### What the task requires
Continue the article below on the Luketic sentencing appeal, picking up after its final sentence.

### Excerpted passage
The Superior Court has held that it is reversible error for a sentencing judge to announce prior to a defendant’s sentencing hearing that the judge plans to send the defendant to jail. Under Pennsylvania law, criminal defendants are entitled to individualized sentences based both on the background of the defendant and the nature of the offense. Therefore, the Superior Court reversed the sentence of a man who received 6-12 months in jail for misdemeanor drug possession after the judge told him that he would be going to jail prior to the sentencing hearing.
In Commonwealth v. Luketic, the defendant pleaded guilty to knowing and intentional possession of a controlled substance. The prosecution alleged that he drove a friend to buy drugs from another gentleman, purchased the crack cocaine himself, and then gave it to his friend, who was a passenger in his vehicle. Under Pennsylvania law, even serving as an intermediary and giving the drugs to a friend immediately after buying them could qualify as Possession with the Intent to Deliver, and Luketic was originally charged with drug delivery. However, given the circumstances, the prosecution permitted Luketic to plead guilty to a misdemeanor count of knowing and intentional possession of a controlled substance instead. The defense and prosecution were unable to reach an agreement as to the recommended sentence, so the defendant entered an “open plea” under which both sides were permitted to make their own sentencing recommendations and leave the final decision up to the judge who accepted the plea.
Both Luketic’s sentencing and the drug seller’s sentencing were listed at the same time, and the judge held the sentencing hearing for the seller first. The judge sentenced the seller to three to six years in state prison. During the sentencing, the judge said to the seller, “You want to sell dope. You have dope fiends like him [indicating Luketic]. He is going to jail, too. He is not walking out of here, either.” The judge reiterated a number of times during the hearing that Luketic would be going to jail.
The judge then ordered that the defendant be tested for drugs, and while he was being tested, the defendant’s lawyer objected to the judge’s pre-sentencing statement that the defendant would be going to jail. Defense counsel did not actually move for the judge to recuse himself, but he did object multiple times. When Appellant returned from the drug test, the court held the sentencing hearing.
Despite defense counsel’s multiple objections, the court proceeded with the sentencing on the misdemeanor drug charge. The judge heard from both sides, and he permitted defense counsel to introduce evidence of mitigation such as ongoing drug treatment, employment status, and the lack of a significant record. Despite the mitigation evidence and guidelines which typically would have called for probation or a shorter sentence, the judge refused to recuse himself and sentenced the defendant to 6-12 months in jail for the drug possession conviction.
The defendant appealed, and the Superior Court reversed the sentence. On appeal, the defendant raised two grounds: First, he argued that the judge erred in failing to recuse himself. Second, he argued that the trial court violated Pennsylvania law requiring that defendants receive individualized sentences when the judge decided on jail prior to the sentencing hearing.

### Raw data
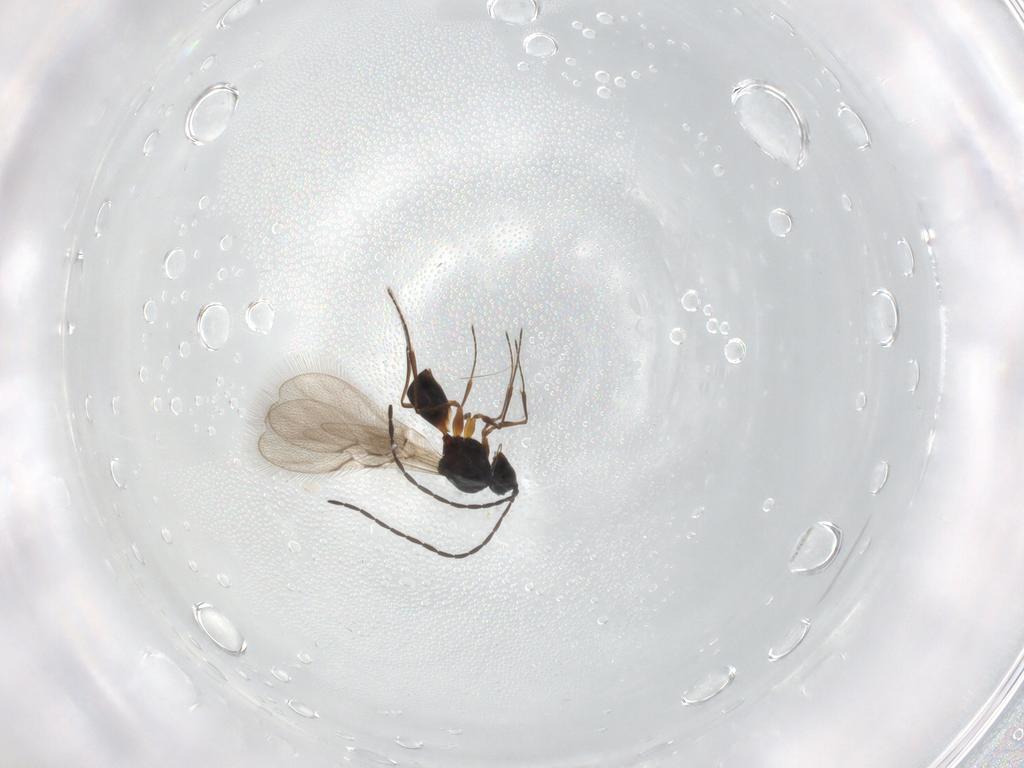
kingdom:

### Exercise answer
The Superior Court rejected the first argument, and the Superior Court’s analysis illustrates the dangers of Pennsylvania’s punishing waiver doctrine. Pennsylvania case law requires that issues be clearly raised in the trial court and that motions must be very specific or they are waived on appeal. Despite defense counsel’s repeated objections to the judge, the Superior Court concluded that Luketic waived the recusal issue on appeal because defense counsel failed to use the magic words “recusal” when objecting to the judge’s sentence. This doctrine leads to absurd results in cases like this where the issue was clearly litigated, but appellate courts are often eager to find waiver. The result is that even where a clear error has occurred, the defendant cannot obtain relief on appeal. Instead, the defendant must file a Post Conviction Relief Act Petition once the appeals have been exhausted arguing that counsel was ineffective for failure to object or make a specific motion.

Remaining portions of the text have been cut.